Durable Work in PostgresPart 9

Performance and scaling

Claim-path tuning, indexes, and an interactive performance tuner for Postgres claim loops.

When lag grows, first identify the bottleneck: claim SQL, handler work, table size, or cross-service transport.

Most Postgres work queues should tune the claim path before changing platforms. Brokers help with transport and fan-out; they do not remove the need for leases, idempotency, and handler capacity.

Find the bottleneck before changing tools

Slow claims are usually a fixable SQL problem: poll frequency, claim scan width, missing bucket filters, or table bloat. If claims are fast but lag grows, add handler capacity. If the work is really cross-service fan-out or replay, then add transport.

Realistic target after tuning: hundreds to low thousands of jobs/sec across a worker pool on a modest Postgres instance, if handlers are fast (<100ms) and you adopt the basics below. Slow handlers (HTTP calls, PDF generation) scale by adding workers until handler CPU/I/O is the limit, not claim latency.

What you seeLikely bottleneckFirst move
Claim query p99 is highSQL scan width, locks, or table sizeFilter by bucket in SQL, right-size batches, archive completed rows.

— TASKS TO CARRY OUT —
a) Rewrite the part of the Postgres performance page that opens with the words containing "Claim-path tuning, indexes, and" and closes with "or cross-service transport.", putting "choke point" in place of "bottleneck" each time it appears.
b) Answer these questions using the Postgres performance page:
(i) Below what handler time are handlers considered fast in the realistic target after tuning?
(ii) What two things do brokers help with?
(iii) What is the first move when the claim query p99 is high?
c) Write what comes next in the Postgres performance page, picking up right after its last sentence.
The lines that follow come from a separate source.

— EXTRACTED RECORDS —
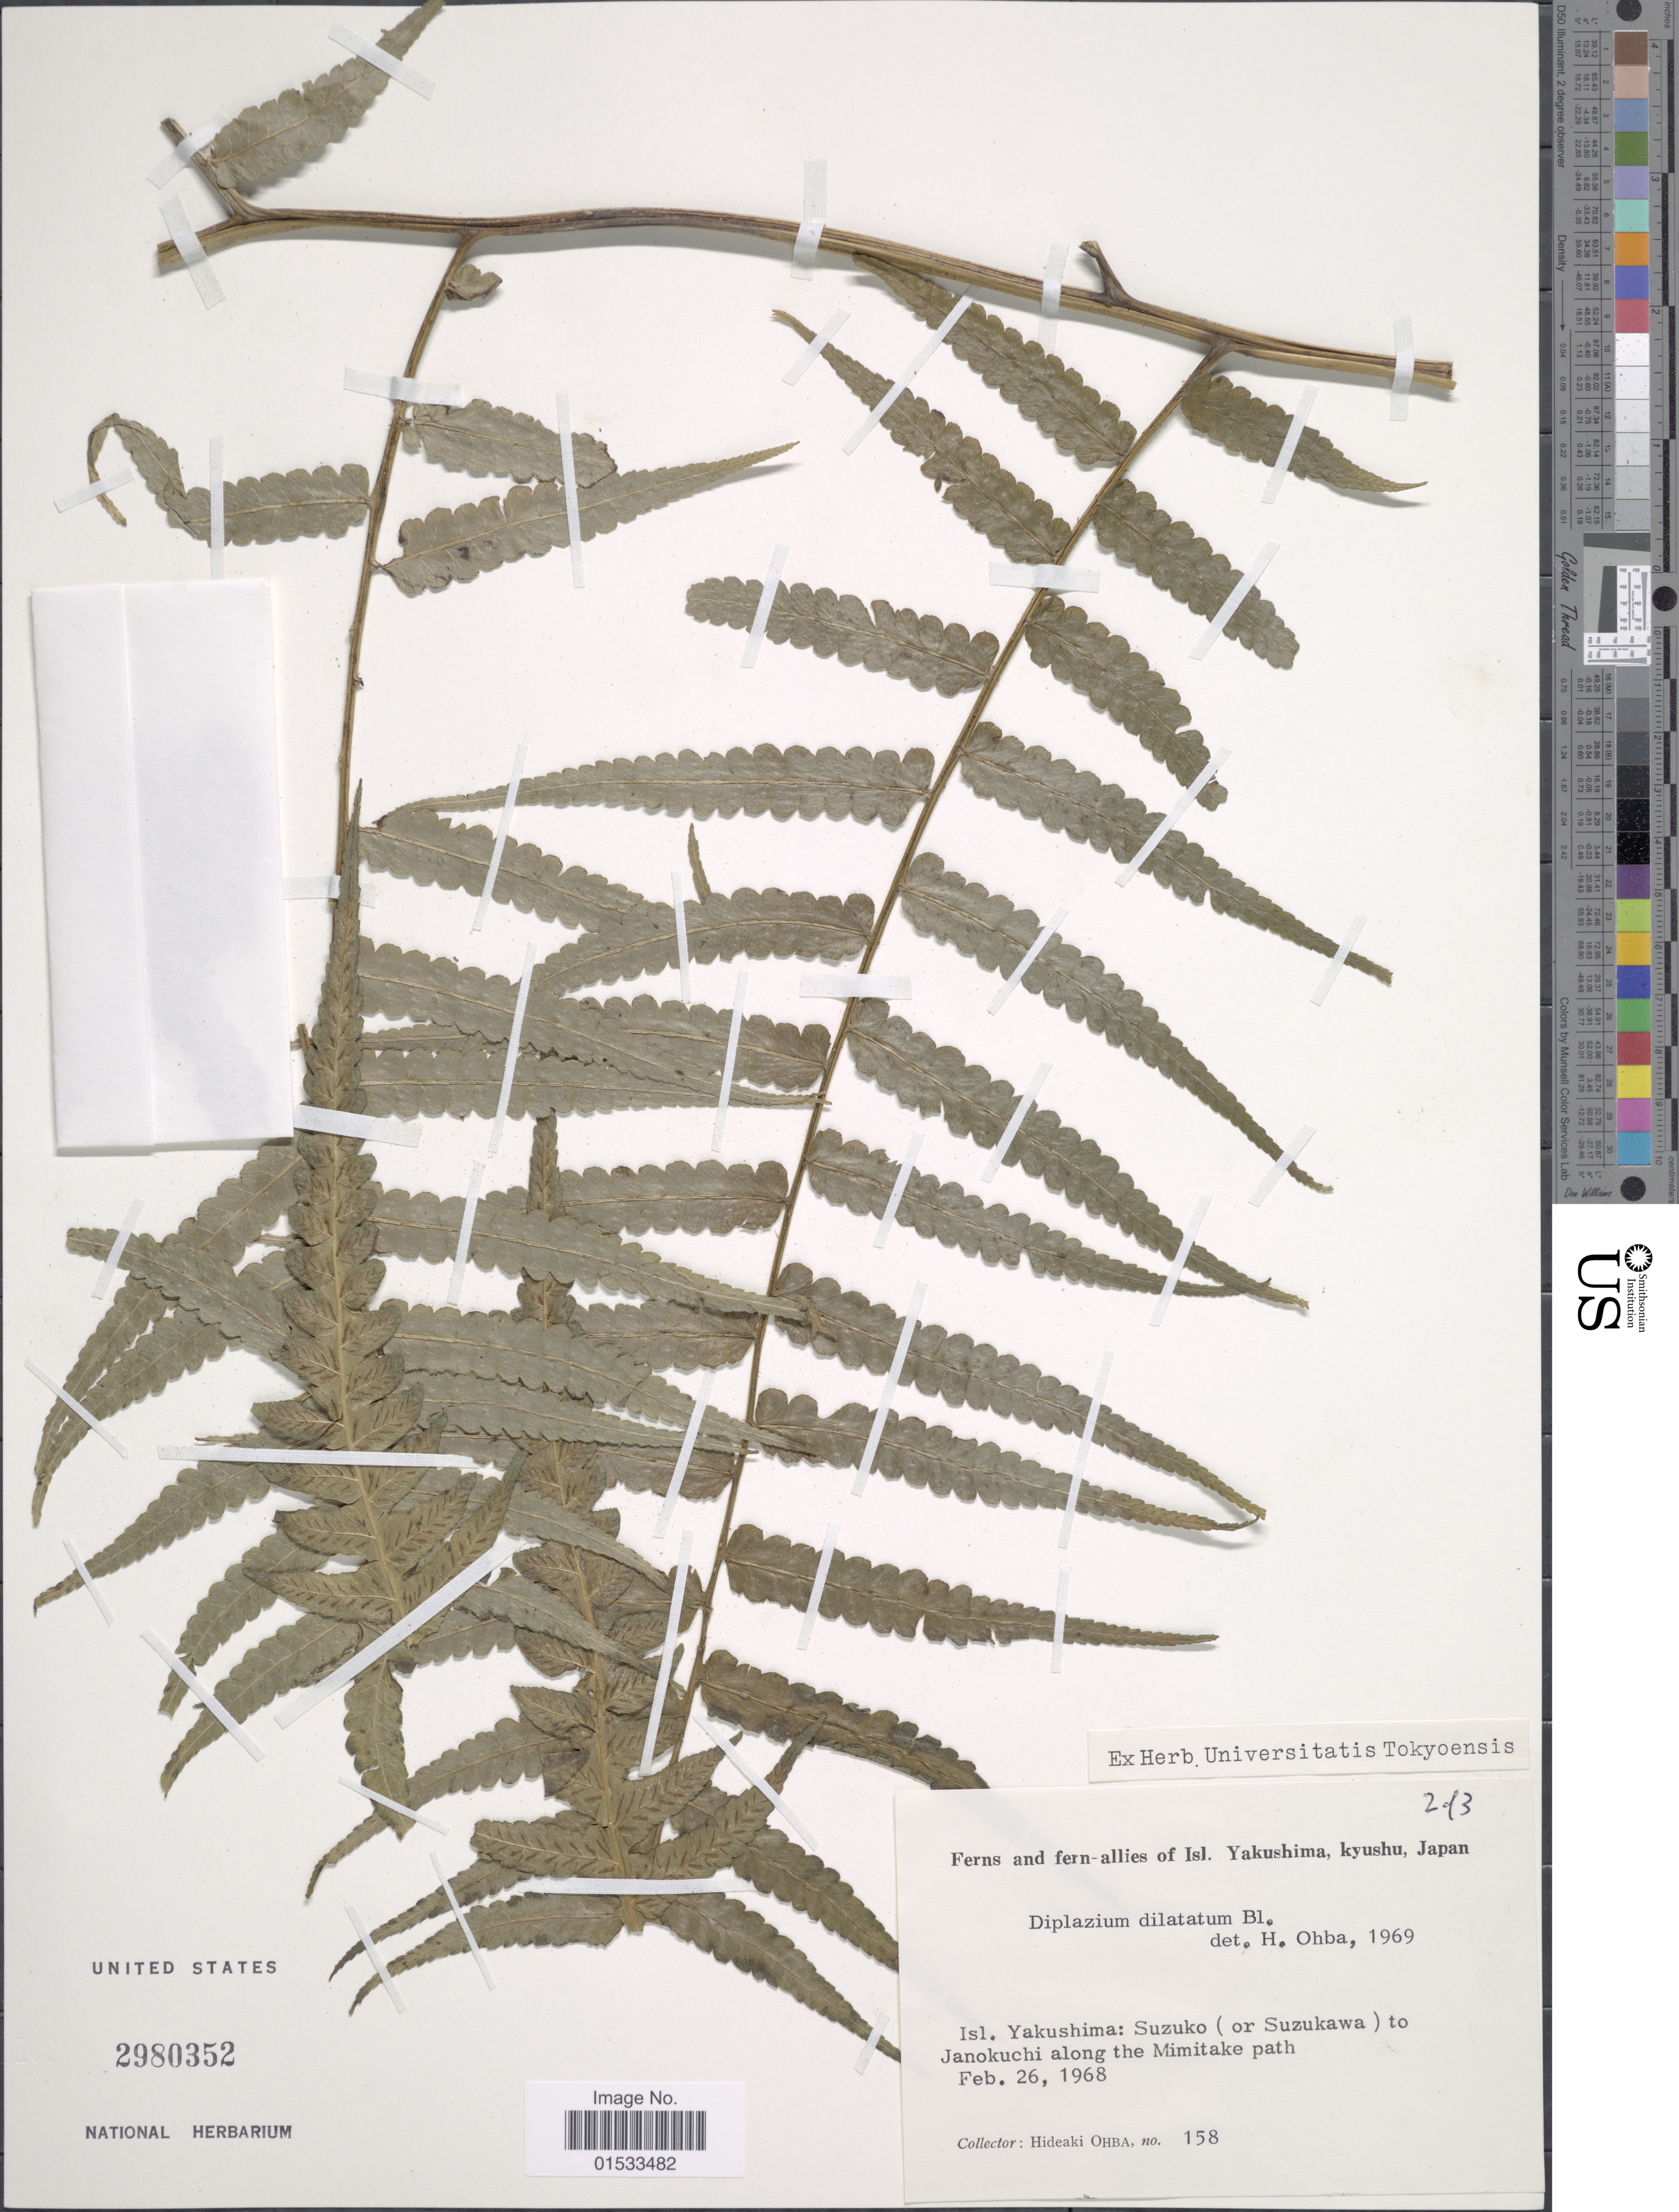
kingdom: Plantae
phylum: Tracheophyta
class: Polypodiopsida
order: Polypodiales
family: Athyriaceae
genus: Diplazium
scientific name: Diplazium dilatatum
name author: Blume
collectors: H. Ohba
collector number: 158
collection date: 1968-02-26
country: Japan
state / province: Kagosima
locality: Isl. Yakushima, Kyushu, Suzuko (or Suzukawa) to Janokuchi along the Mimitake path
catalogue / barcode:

— ANSWERS FOR THE TASKS —
a)
Claim-path tuning, indexes, and an interactive performance tuner for Postgres claim loops.

When lag grows, first identify the choke point: claim SQL, handler work, table size, or cross-service transport.

b)
(i) 100ms
(ii) Transport and fan-out
(iii) Filter by bucket in SQL, right-size batches, and archive completed rows.

c)
Claims are fast but pending age growsHandlers are slower than enqueue rateAdd handler concurrency or workers until CPU, I/O, or partner limits appear.
Database is mostly idle but workers poll constantlyIdle-loop loadUse LISTEN/NOTIFY plus jittered backoff.
One customer blocks its own streamHot partition keyShard that key if strict global order is not required.
Many services need replay and fan-outTransport, not local coordinationUse an outbox relay into a broker or event log.

First-pass tuning

Filter ownership in SQL

Precompute partition_bucket on enqueue. Claim with WHERE partition_bucket = ANY($owned). Claiming 100 rows and discarding 95 in application code wastes locks and I/O.

Cache the ring

Rebuild the ring and owned-bucket list every 5–10s, not on every poll loop. Heartbeat TTL is 30s; the worker pool does not change that fast.

Wake, don’t hammer

LISTEN inbox_new on enqueue + jittered backoff when idle (1–2s). Poll fast (50–100ms) only when backlog exists. Cuts idle DB load by 10–50×.

Right-size claim batches

Start at 25. Increase until claim p99 stays <50ms or handlers cannot keep up. Huge batches mean long transactions. Tiny batches mean claim overhead dominates.

Keep the inbox table hot

Archive or delete completed rows on a schedule. A 50M-row inbox makes every index scan slower: even with partial indexes.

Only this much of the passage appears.